In a speech to the Wellington Employers' Chamber of Commerce, Mr Joyce said the partial floats of what would be four big listings would not only be good for the government's books, it would also help to reinvigorate the stock market.
That would be of great benefit to New Zealand's future, he said.
“We need to get an investment culture based in this country,” he said.
Mr Joyce told those at the meeting that they faced challenges much closer to home, as in general the lower North Island had underperformed in recent years and it was up to Wellington businesspeople to do something about that.
Growth in the region during the last 10 years was negative, he said, and Wellington, as the biggest city, had to lead the change.
“It's crucially important that Wellington picks up the baton and drives forward,” Mr Joyce said.
Due to cuts in state sector spending, the city could not rely on the public sector to make that happen, he said.
“It requires the whole city and the whole region to push ahead on all fronts.

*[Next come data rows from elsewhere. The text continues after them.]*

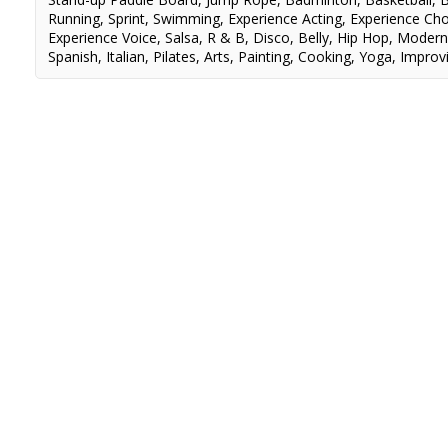
Running
,
Sprint
,
Swimming
,
Experience Acting
,
Experience Ch
Experience Voice
,
Salsa
,
R & B
,
Disco
,
Belly
,
Hip Hop
,
Moder
Spanish
,
Italian
,
Pilates
,
Arts
,
Painting
,
Cooking
,
Yoga
,
Improvi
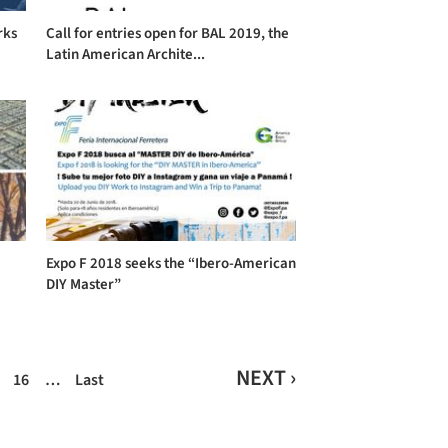
rks
Call for entries open for BAL 2019, the
Latin American Archite...
Expo F 2018 seeks the “Ibero-American
DIY Master”
NEXT ›
16
…
Last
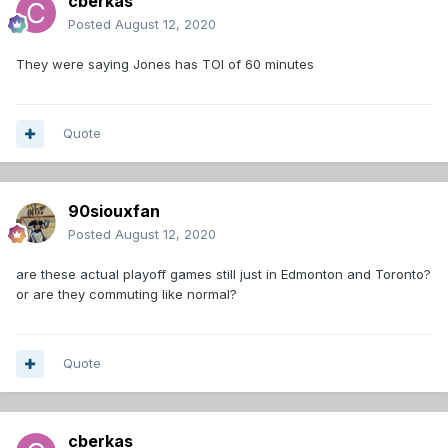
cberkas
Posted
August 12, 2020
They were saying Jones has TOI of 60 minutes
Quote
90siouxfan
Posted
August 12, 2020
are these actual playoff games still just in Edmonton and Toronto?
or are they commuting like normal?
Quote
cberkas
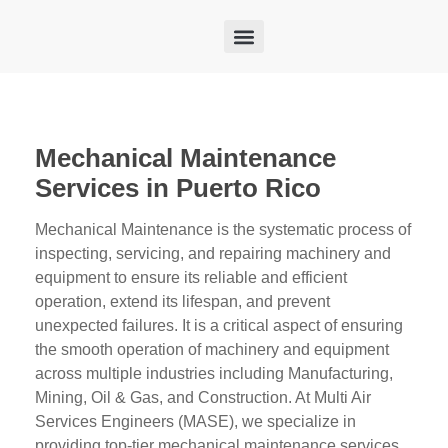
FEDERAL CUSTOMERS
FACILITY MAINTENANCE
CONSTRUCTION DIVISION
SMART BUILDINGS
Mechanical Maintenance
Services in Puerto Rico
Mechanical Maintenance is the systematic process of
inspecting, servicing, and repairing machinery and
equipment to ensure its reliable and efficient
operation, extend its lifespan, and prevent
unexpected failures. It is a critical aspect of ensuring
the smooth operation of machinery and equipment
across multiple industries including Manufacturing,
Mining, Oil & Gas, and Construction. At Multi Air
Services Engineers (MASE), we specialize in
providing top-tier mechanical maintenance services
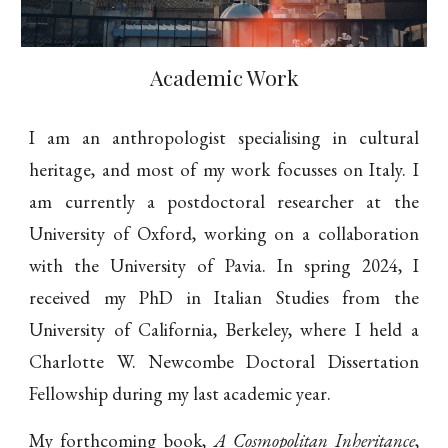
Academic Work
I am an anthropologist specialising in cultural
heritage, and most of my work focusses on Italy. I
am currently a postdoctoral researcher at the
University of Oxford, working on a collaboration
with the University of Pavia. In spring 2024, I
received my PhD in Italian Studies from the
University of California, Berkeley, where I held a
Charlotte W. Newcombe Doctoral Dissertation
Fellowship during my last academic year.
My forthcoming book,
A Cosmopolitan Inheritance
,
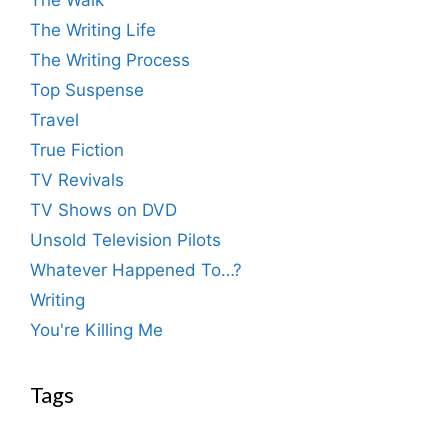
The Walk
The Writing Life
The Writing Process
Top Suspense
Travel
True Fiction
TV Revivals
TV Shows on DVD
Unsold Television Pilots
Whatever Happened To…?
Writing
You're Killing Me
Tags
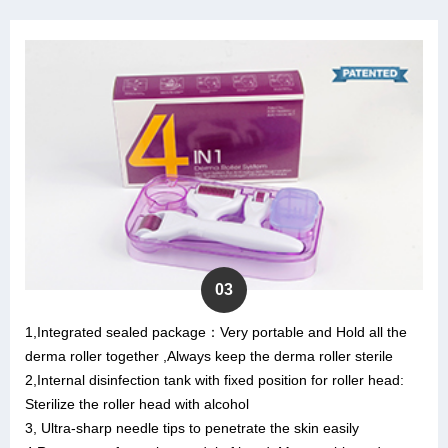
03
1,Integrated sealed package：Very portable and Hold all the
derma roller together ,Always keep the derma roller sterile
2,Internal disinfection tank with fixed position for roller head:
Sterilize the roller head with alcohol
3, Ultra-sharp needle tips to penetrate the skin easily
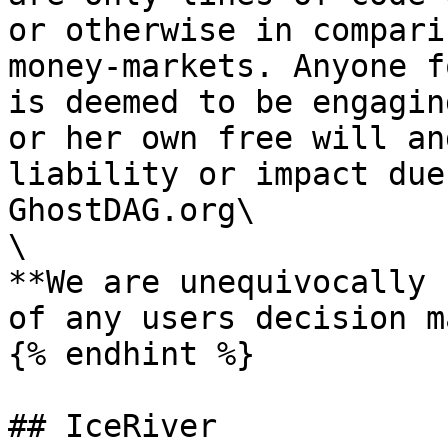
or otherwise in compari
money-markets. Anyone f
is deemed to be engagin
or her own free will an
liability or impact due
GhostDAG.org\

\

**We are unequivocally 
of any users decision m
{% endhint %}

## IceRiver
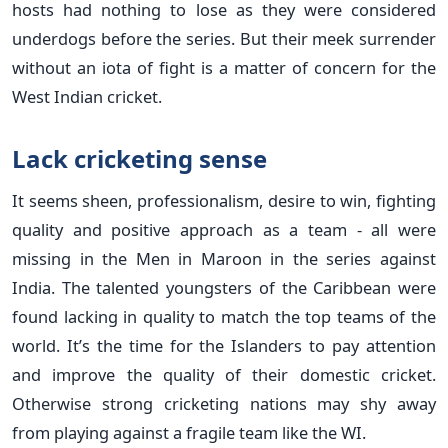
hosts had nothing to lose as they were considered
underdogs before the series. But their meek surrender
without an iota of fight is a matter of concern for the
West Indian cricket.
Lack cricketing sense
It seems sheen, professionalism, desire to win, fighting
quality and positive approach as a team - all were
missing in the Men in Maroon in the series against
India. The talented youngsters of the Caribbean were
found lacking in quality to match the top teams of the
world. It’s the time for the Islanders to pay attention
and improve the quality of their domestic cricket.
Otherwise strong cricketing nations may shy away
from playing against a fragile team like the WI.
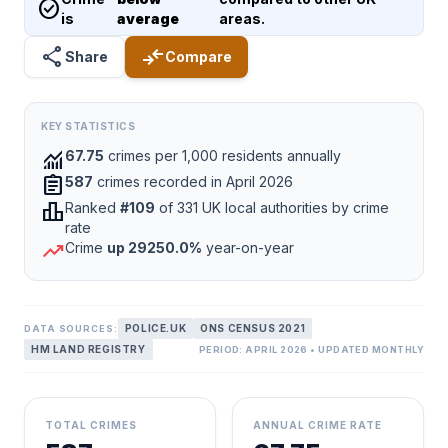
check_circle
is
average
areas.
share
compare_arrows
Share
Compare
KEY STATISTICS
monitoring
67.75
crimes per 1,000 residents annually
assignment
587
crimes recorded in April 2026
leaderboard
Ranked
#109
of 331 UK local authorities by crime
rate
trending_up
Crime
up 29250.0%
year-on-year
POLICE.UK
ONS CENSUS 2021
DATA SOURCES:
HM LAND REGISTRY
PERIOD: APRIL 2026 • UPDATED MONTHLY
TOTAL CRIMES
ANNUAL CRIME RATE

“The people in this room can help achieve that,” he said.
Mr Joyce was cagey when asked whether a single Wellington council would help lift Wellington's economic performance.

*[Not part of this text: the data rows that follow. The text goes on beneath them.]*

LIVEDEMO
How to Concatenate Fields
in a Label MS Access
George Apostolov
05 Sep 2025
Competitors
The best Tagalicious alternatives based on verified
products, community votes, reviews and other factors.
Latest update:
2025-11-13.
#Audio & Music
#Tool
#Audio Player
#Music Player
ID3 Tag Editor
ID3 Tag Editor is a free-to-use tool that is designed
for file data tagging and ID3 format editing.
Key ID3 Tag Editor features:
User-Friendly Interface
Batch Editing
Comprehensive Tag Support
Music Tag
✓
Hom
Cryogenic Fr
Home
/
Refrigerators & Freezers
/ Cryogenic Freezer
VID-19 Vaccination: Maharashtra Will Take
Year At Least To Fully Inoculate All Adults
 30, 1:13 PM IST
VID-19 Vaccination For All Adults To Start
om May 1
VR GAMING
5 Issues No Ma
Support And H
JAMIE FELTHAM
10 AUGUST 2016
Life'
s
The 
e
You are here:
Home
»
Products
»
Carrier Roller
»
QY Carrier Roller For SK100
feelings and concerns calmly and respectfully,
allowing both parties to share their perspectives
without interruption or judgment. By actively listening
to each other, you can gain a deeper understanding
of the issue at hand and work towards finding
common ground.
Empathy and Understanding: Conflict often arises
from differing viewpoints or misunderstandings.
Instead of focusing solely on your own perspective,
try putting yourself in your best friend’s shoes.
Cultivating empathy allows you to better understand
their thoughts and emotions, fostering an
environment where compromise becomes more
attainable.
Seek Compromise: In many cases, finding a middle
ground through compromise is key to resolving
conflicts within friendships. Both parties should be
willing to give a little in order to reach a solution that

He said he was not there to make a case for a single council.
However, he pointed to Auckland as an example worth looking at, following the introduction of the super city model.
Mr Joyce said he had personal experience of how hard it was in Auckland to get something done when the city was split eight ways, as it was before it united under one council.
However, while there were benefits, Mr Joyce said it was important to have local government that was able to listen to and appreciate different views.